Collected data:

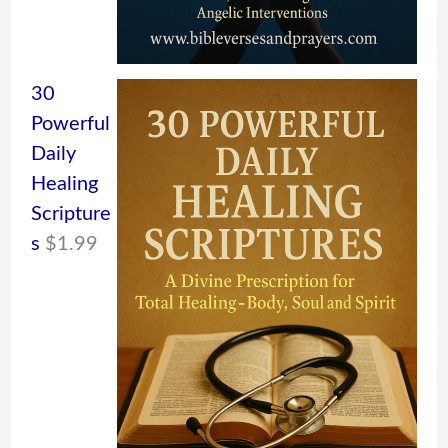
30
Powerful
Daily
Healing
Scripture
s
$
1.99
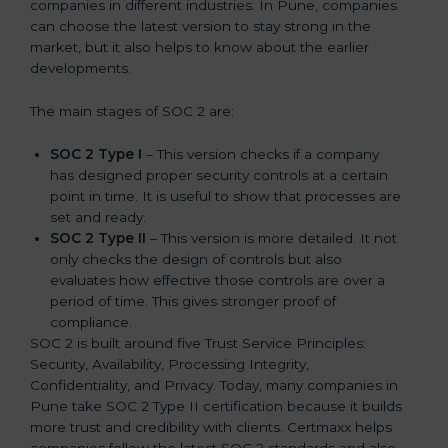
companies in different industries. In Pune, companies
can choose the latest version to stay strong in the
market, but it also helps to know about the earlier
developments.
The main stages of SOC 2 are:
SOC 2 Type I
– This version checks if a company
has designed proper security controls at a certain
point in time. It is useful to show that processes are
set and ready.
SOC 2 Type II
– This version is more detailed. It not
only checks the design of controls but also
evaluates how effective those controls are over a
period of time. This gives stronger proof of
compliance.
SOC 2 is built around five Trust Service Principles:
Security, Availability, Processing Integrity,
Confidentiality, and Privacy. Today, many companies in
Pune take SOC 2 Type II certification because it builds
more trust and credibility with clients. Certmaxx helps
companies follow the latest SOC 2 standards and also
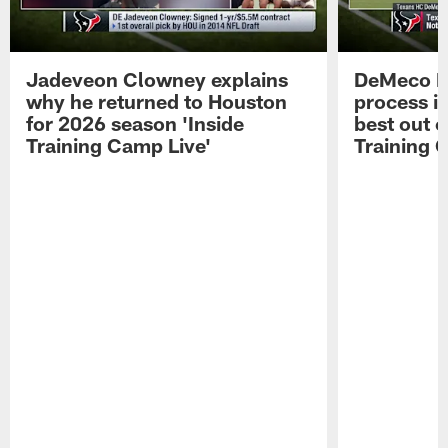
Jadeveon Clowney explains
DeMeco R
why he returned to Houston
process in
for 2026 season 'Inside
best out o
Training Camp Live'
Training 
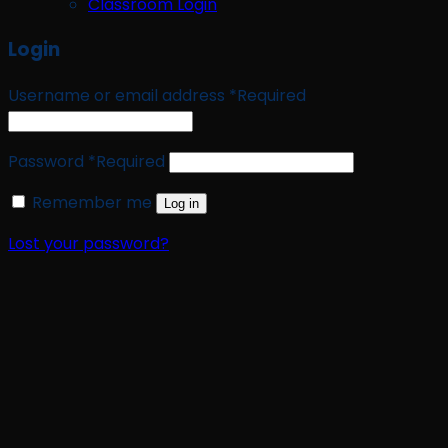
Classroom Login
Login
Username or email address
*
Required
Password
*
Required
Remember me
Log in
Lost your password?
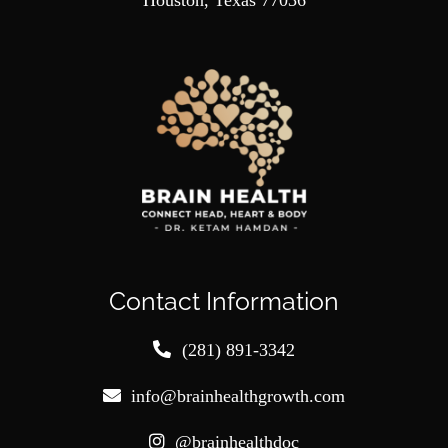
Houston, Texas 77036
Contact Information
(281) 891-3342
info@brainhealthgrowth.com
@brainhealthdoc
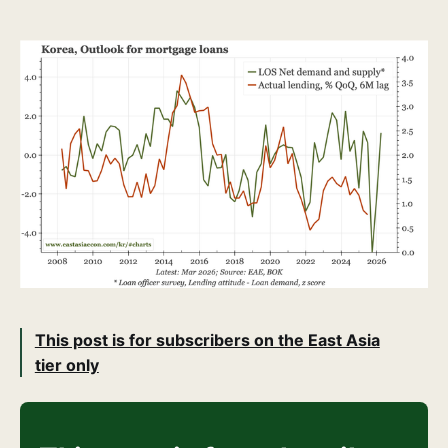
This post is for subscribers on the East Asia
tier only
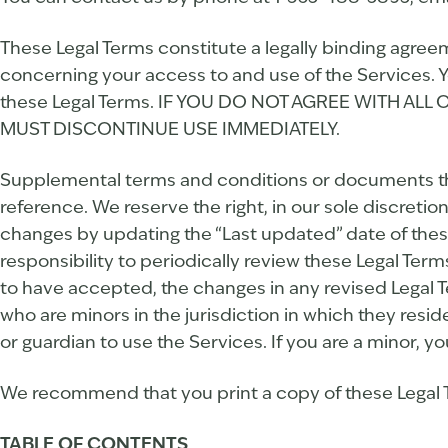
These Legal Terms constitute a legally binding agree
concerning your access to and use of the Services. Y
these Legal Terms. IF YOU DO NOT AGREE WITH A
MUST DISCONTINUE USE IMMEDIATELY.
Supplemental terms and conditions or documents tha
reference. We reserve the right, in our sole discreti
changes by updating the “Last updated” date of these
responsibility to periodically review these Legal Te
to have accepted, the changes in any revised Legal T
who are minors in the jurisdiction in which they resi
or guardian to use the Services. If you are a minor, 
We recommend that you print a copy of these Legal T
TABLE OF CONTENTS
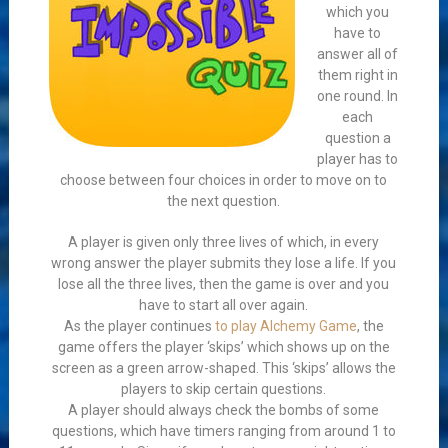
which you
have to
answer all of
them right in
one round. In
each
question a
player has to
choose between four choices in order to move on to
the next question.
A player is given only three lives of which, in every
wrong answer the player submits they lose a life. If you
lose all the three lives, then the game is over and you
have to start all over again.
As the player continues
to play Alchemy Game
, the
game offers the player ‘skips’ which shows up on the
screen as a green arrow-shaped. This ‘skips’ allows the
players to skip certain questions.
A player should always check the bombs of some
questions, which have timers ranging from around 1 to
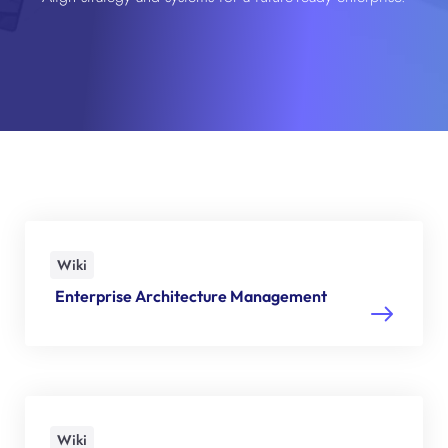
Wiki
Enterprise Architecture Management
Wiki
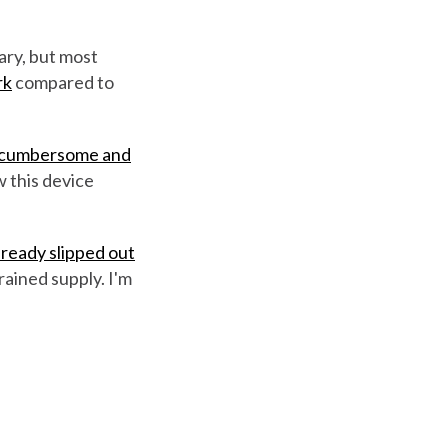
ary, but most
rk
compared to
 cumbersome and
w this device
lready slipped out
ained supply. I'm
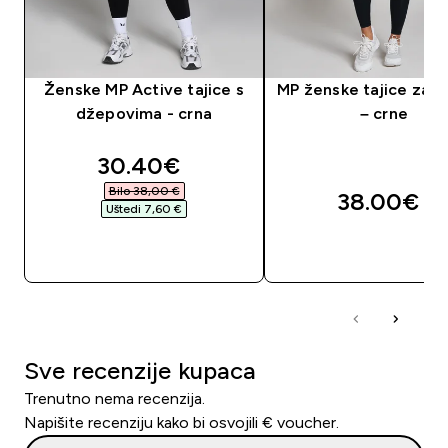
Ženske MP Active tajice s
MP ženske tajice za t
džepovima - crna
– crne
discounted price
30.40€‎
Bilo 38,00 €‎
38.00€‎
Uštedi 7,60 €‎
BRZA KUPNJA
BRZA KUPNJA
Sve recenzije kupaca
Trenutno nema recenzija.
Napišite recenziju kako bi osvojili € voucher.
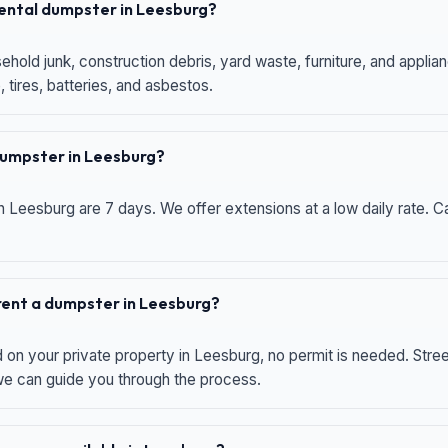
 rental dumpster in Leesburg?
hold junk, construction debris, yard waste, furniture, and applia
 tires, batteries, and asbestos.
 dumpster in Leesburg?
n Leesburg are 7 days. We offer extensions at a low daily rate. Ca
 rent a dumpster in Leesburg?
d on your private property in Leesburg, no permit is needed. Str
 we can guide you through the process.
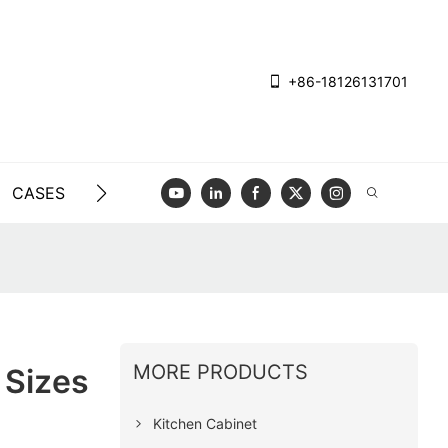
+86-18126131701
CASES
BLOG
VIDEO
CONTACT US
MORE PRODUCTS
 Sizes
Kitchen Cabinet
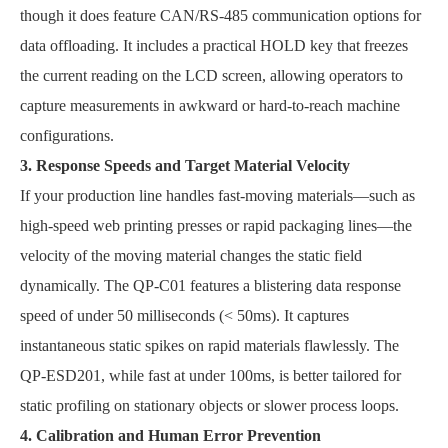
though it does feature CAN/RS-485 communication options for
data offloading. It includes a practical HOLD key that freezes
the current reading on the LCD screen, allowing operators to
capture measurements in awkward or hard-to-reach machine
configurations.
3. Response Speeds and Target Material Velocity
If your production line handles fast-moving materials—such as
high-speed web printing presses or rapid packaging lines—the
velocity of the moving material changes the static field
dynamically. The QP-C01 features a blistering data response
speed of under 50 milliseconds (< 50ms). It captures
instantaneous static spikes on rapid materials flawlessly. The
QP-ESD201, while fast at under 100ms, is better tailored for
static profiling on stationary objects or slower process loops.
4. Calibration and Human Error Prevention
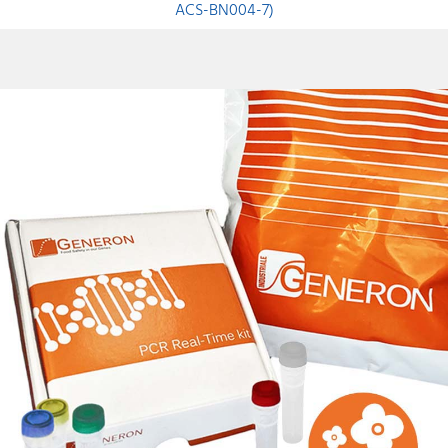
ACS-BN004-7)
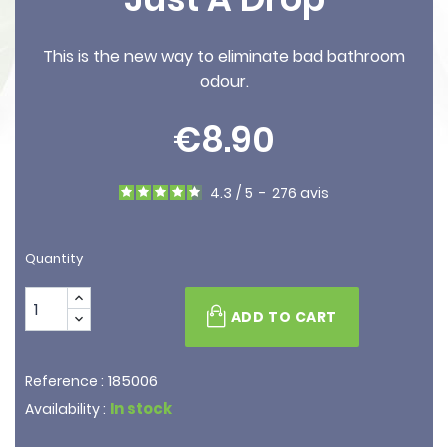
This is the new way to eliminate bad bathroom
odour.
€8.90
4.3
/
5
-
276
avis
Quantity
ADD TO CART
185006
Reference :
In stock
Availability :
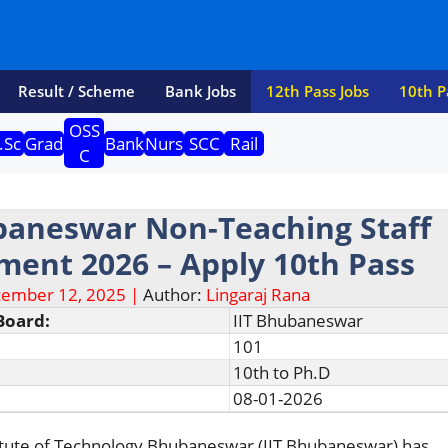
Result / Scheme
Bank Jobs
12th Pass Jobs
10th P
OSS
.Sc
Grad
Bank
Nurs
SCC
Rail
C
baneswar Non-Teaching Staff
ment 2026 – Apply 10th Pass
ember 12, 2025 |
Author:
Lingaraj Rana
Board:
IIT Bhubaneswar
101
10th to Ph.D
08-01-2026
titute of Technology Bhubaneswar (IIT Bhubaneswar) has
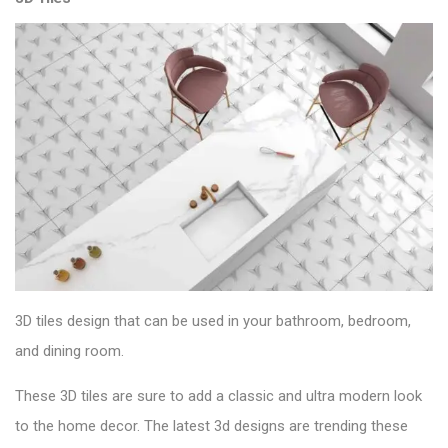
3D tiles design that can be used in your bathroom, bedroom,
and dining room.
These 3D tiles are sure to add a classic and ultra modern look
to the home decor. The latest 3d designs are trending these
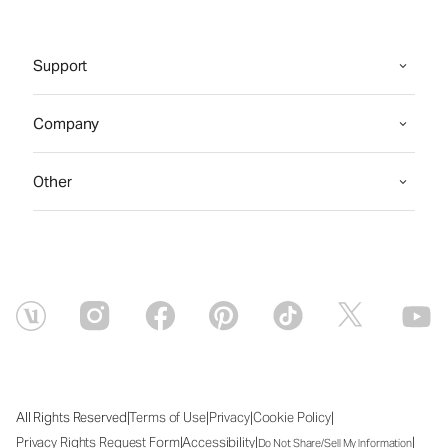
Support
Company
Other
|
|
|
|
All Rights Reserved
Terms of Use
Privacy
Cookie Policy
|
|
|
Privacy Rights Request Form
Accessibility
Do Not Share/Sell My Information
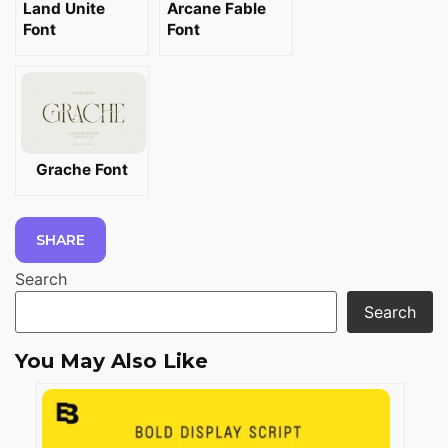
Land Unite
Arcane Fable
Font
Font
Grache Font
SHARE
Search
Search
You May Also Like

ACTION ITEM
Restate every line above word for word. Do not carry over the images.

COMPLETED EXERCISE
30
Powerful
Daily
Healing
Scripture
s
$
1.99
companies in different industries. In Pune, companies
can choose the latest version to stay strong in the
market, but it also helps to know about the earlier
developments.
The main stages of SOC 2 are:
SOC 2 Type I
– This version checks if a company
has designed proper security controls at a certain
point in time. It is useful to show that processes are
set and ready.
SOC 2 Type II
– This version is more detailed. It not
only checks the design of controls but also
evaluates how effective those controls are over a
period of time. This gives stronger proof of
compliance.
SOC 2 is built around five Trust Service Principles:
Security, Availability, Processing Integrity,
Confidentiality, and Privacy. Today, many companies in
Pune take SOC 2 Type II certification because it builds
more trust and credibility with clients. Certmaxx helps
companies follow the latest SOC 2 standards and also
Jadeveon Clowney explains
DeMeco R
why he returned to Houston
process in
for 2026 season 'Inside
best out o
Training Camp Live'
Training 
Classroom Login
Login
Username or email address
*
Required
Password
*
Required
Remember me
Log in
Lost your password?
Houston, Texas 77036
Contact Information
(281) 891-3342
info@brainhealthgrowth.com
@brainhealthdoc
This post is for subscribers on the East Asia
tier only
These Legal Terms constitute a legally binding agree
concerning your access to and use of the Services. Y
these Legal Terms. IF YOU DO NOT AGREE WITH A
MUST DISCONTINUE USE IMMEDIATELY.
Supplemental terms and conditions or documents tha
reference. We reserve the right, in our sole discreti
changes by updating the “Last updated” date of these
responsibility to periodically review these Legal Te
to have accepted, the changes in any revised Legal T
who are minors in the jurisdiction in which they resi
or guardian to use the Services. If you are a minor, 
We recommend that you print a copy of these Legal T
TABLE OF CONTENTS
which you
have to
answer all of
them right in
one round. In
each
question a
player has to
choose between four choices in order to move on to
the next question.
A player is given only three lives of which, in every
wrong answer the player submits they lose a life. If you
lose all the three lives, then the game is over and you
have to start all over again.
As the player continues
to play Alchemy Game
, the
game offers the player ‘skips’ which shows up on the
screen as a green arrow-shaped. This ‘skips’ allows the
players to skip certain questions.
A player should always check the bombs of some
questions, which have timers ranging from around 1 to
Wiki
Enterprise Architecture Management
Wiki
ary, but most
rk
compared to
 cumbersome and
w this device
lready slipped out
ained supply. I'm
Ženske MP Active tajice s
MP ženske tajice za t
džepovima - crna
– crne
discounted price
30.40€‎
Bilo 38,00 €‎
38.00€‎
Uštedi 7,60 €‎
BRZA KUPNJA
BRZA KUPNJA
Sve recenzije kupaca
Trenutno nema recenzija.
Napišite recenziju kako bi osvojili € voucher.
 rental dumpster in Leesburg?
hold junk, construction debris, yard waste, furniture, and applia
 tires, batteries, and asbestos.
 dumpster in Leesburg?
n Leesburg are 7 days. We offer extensions at a low daily rate. Ca
 rent a dumpster in Leesburg?
d on your private property in Leesburg, no permit is needed. Str
 we can guide you through the process.
+86-18126131701
CASES
BLOG
VIDEO
CONTACT US
MORE PRODUCTS
 Sizes
Kitchen Cabinet
though it does feature CAN/RS-485 communication options for
data offloading. It includes a practical HOLD key that freezes
the current reading on the LCD screen, allowing operators to
capture measurements in awkward or hard-to-reach machine
configurations.
3. Response Speeds and Target Material Velocity
If your production line handles fast-moving materials—such as
high-speed web printing presses or rapid packaging lines—the
velocity of the moving material changes the static field
dynamically. The QP-C01 features a blistering data response
speed of under 50 milliseconds (< 50ms). It captures
instantaneous static spikes on rapid materials flawlessly. The
QP-ESD201, while fast at under 100ms, is better tailored for
static profiling on stationary objects or slower process loops.
4. Calibration and Human Error Prevention
ACS-BN004-7)
This is the new way to eliminate bad bathroom
odour.
€8.90
4.3
/
5
-
276
avis
Quantity
ADD TO CART
185006
Reference :
In stock
Availability :
Result / Scheme
Bank Jobs
12th Pass Jobs
10th P
OSS
.Sc
Grad
Bank
Nurs
SCC
Rail
C
baneswar Non-Teaching Staff
ment 2026 – Apply 10th Pass
ember 12, 2025 |
Author:
Lingaraj Rana
Board:
IIT Bhubaneswar
101
10th to Ph.D
08-01-2026
titute of Technology Bhubaneswar (IIT Bhubaneswar) has
3D tiles design that can be used in your bathroom, bedroom,
and dining room.
These 3D tiles are sure to add a classic and ultra modern look
to the home decor. The latest 3d designs are trending these
Support
Company
Other
|
|
|
|
All Rights Reserved
Terms of Use
Privacy
Cookie Policy
|
|
|
Privacy Rights Request Form
Accessibility
Do Not Share/Sell My Information
Land Unite
Arcane Fable
Font
Font
Grache Font
SHARE
Search
Search
You May Also Like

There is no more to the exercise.